- Conference: Pacific-8 Conference
- Record: 2–9 (0–7 Pac-8)
- Head coach: Jim Owens (17th season);
- MVP: Dave Pear
- Captains: Jim Andrilenas; Butch Keenan; Joe Tabor; John Whitacre;
- Home stadium: Husky Stadium

= 1973 Washington Huskies football team =

American college football season

The 1973 Washington Huskies football team was an American football team that represented the University of Washington during the 1973 NCAA Division I football season. In its 17th season under head coach Jim Owens, the team compiled a 2–9 record, (0–7 in the Pacific-8 Conference, last), and was outscored 376 to 218.

The Huskies dropped the Apple Cup for the second straight year. The 52–26 loss at Husky Stadium was Washington's worst home loss in the series until 2021; they rebounded and won the next eight, through 1981.

Junior defensive lineman Dave Pear was selected as the team's most valuable player.

### [Task details]
Quote the full text on the 1973 Washington Huskies football team word for word. The records play no part in this exercise.

Saved entries
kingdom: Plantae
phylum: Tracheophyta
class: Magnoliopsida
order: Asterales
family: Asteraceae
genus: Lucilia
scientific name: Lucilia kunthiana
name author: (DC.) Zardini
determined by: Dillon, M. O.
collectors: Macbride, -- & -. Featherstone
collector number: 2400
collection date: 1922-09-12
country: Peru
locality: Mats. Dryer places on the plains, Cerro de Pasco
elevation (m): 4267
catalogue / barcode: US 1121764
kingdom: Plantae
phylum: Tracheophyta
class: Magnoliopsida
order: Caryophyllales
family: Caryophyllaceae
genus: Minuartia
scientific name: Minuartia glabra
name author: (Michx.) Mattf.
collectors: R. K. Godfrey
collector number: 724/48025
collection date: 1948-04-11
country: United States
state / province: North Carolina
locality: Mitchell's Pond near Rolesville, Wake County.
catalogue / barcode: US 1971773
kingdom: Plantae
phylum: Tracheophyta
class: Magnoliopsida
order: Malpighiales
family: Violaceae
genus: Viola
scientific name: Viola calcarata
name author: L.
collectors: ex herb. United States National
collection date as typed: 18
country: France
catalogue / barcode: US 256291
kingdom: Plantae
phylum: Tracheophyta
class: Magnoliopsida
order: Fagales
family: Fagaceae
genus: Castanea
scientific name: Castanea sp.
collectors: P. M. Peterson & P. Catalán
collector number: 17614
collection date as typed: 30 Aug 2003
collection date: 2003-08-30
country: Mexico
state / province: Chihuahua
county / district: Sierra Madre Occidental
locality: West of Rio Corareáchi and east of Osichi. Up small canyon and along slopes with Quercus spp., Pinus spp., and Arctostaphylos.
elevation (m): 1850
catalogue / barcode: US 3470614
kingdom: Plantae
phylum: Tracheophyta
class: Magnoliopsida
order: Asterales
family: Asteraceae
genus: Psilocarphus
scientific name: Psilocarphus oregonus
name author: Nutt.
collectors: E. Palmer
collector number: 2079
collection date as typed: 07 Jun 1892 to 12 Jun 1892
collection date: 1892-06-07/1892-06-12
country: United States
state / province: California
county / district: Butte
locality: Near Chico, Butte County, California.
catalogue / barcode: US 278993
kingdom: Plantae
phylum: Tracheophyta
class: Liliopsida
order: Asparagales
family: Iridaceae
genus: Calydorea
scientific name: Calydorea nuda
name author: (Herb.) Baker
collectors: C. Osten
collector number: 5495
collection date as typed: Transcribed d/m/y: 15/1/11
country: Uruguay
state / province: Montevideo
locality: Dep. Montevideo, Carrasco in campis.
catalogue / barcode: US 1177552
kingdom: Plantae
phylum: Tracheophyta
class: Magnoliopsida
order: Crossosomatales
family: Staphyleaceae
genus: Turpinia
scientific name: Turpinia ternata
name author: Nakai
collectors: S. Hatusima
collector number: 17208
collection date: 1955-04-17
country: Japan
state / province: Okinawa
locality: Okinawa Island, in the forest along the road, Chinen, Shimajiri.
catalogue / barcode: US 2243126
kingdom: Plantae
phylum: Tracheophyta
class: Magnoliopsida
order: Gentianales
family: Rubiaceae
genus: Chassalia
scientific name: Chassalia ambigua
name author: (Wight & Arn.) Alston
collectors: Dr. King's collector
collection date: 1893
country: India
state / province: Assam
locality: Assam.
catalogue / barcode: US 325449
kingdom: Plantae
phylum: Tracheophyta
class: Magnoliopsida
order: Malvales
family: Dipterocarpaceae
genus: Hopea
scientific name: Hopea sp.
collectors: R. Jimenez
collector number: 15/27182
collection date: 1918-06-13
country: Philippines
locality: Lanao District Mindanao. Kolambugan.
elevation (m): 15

### [Result of the exercise]
- Conference: Pacific-8 Conference
- Record: 2–9 (0–7 Pac-8)
- Head coach: Jim Owens (17th season);
- MVP: Dave Pear
- Captains: Jim Andrilenas; Butch Keenan; Joe Tabor; John Whitacre;
- Home stadium: Husky Stadium

= 1973 Washington Huskies football team =

American college football season

The 1973 Washington Huskies football team was an American football team that represented the University of Washington during the 1973 NCAA Division I football season. In its 17th season under head coach Jim Owens, the team compiled a 2–9 record, (0–7 in the Pacific-8 Conference, last), and was outscored 376 to 218.

The Huskies dropped the Apple Cup for the second straight year. The 52–26 loss at Husky Stadium was Washington's worst home loss in the series until 2021; they rebounded and won the next eight, through 1981.

Junior defensive lineman Dave Pear was selected as the team's most valuable player.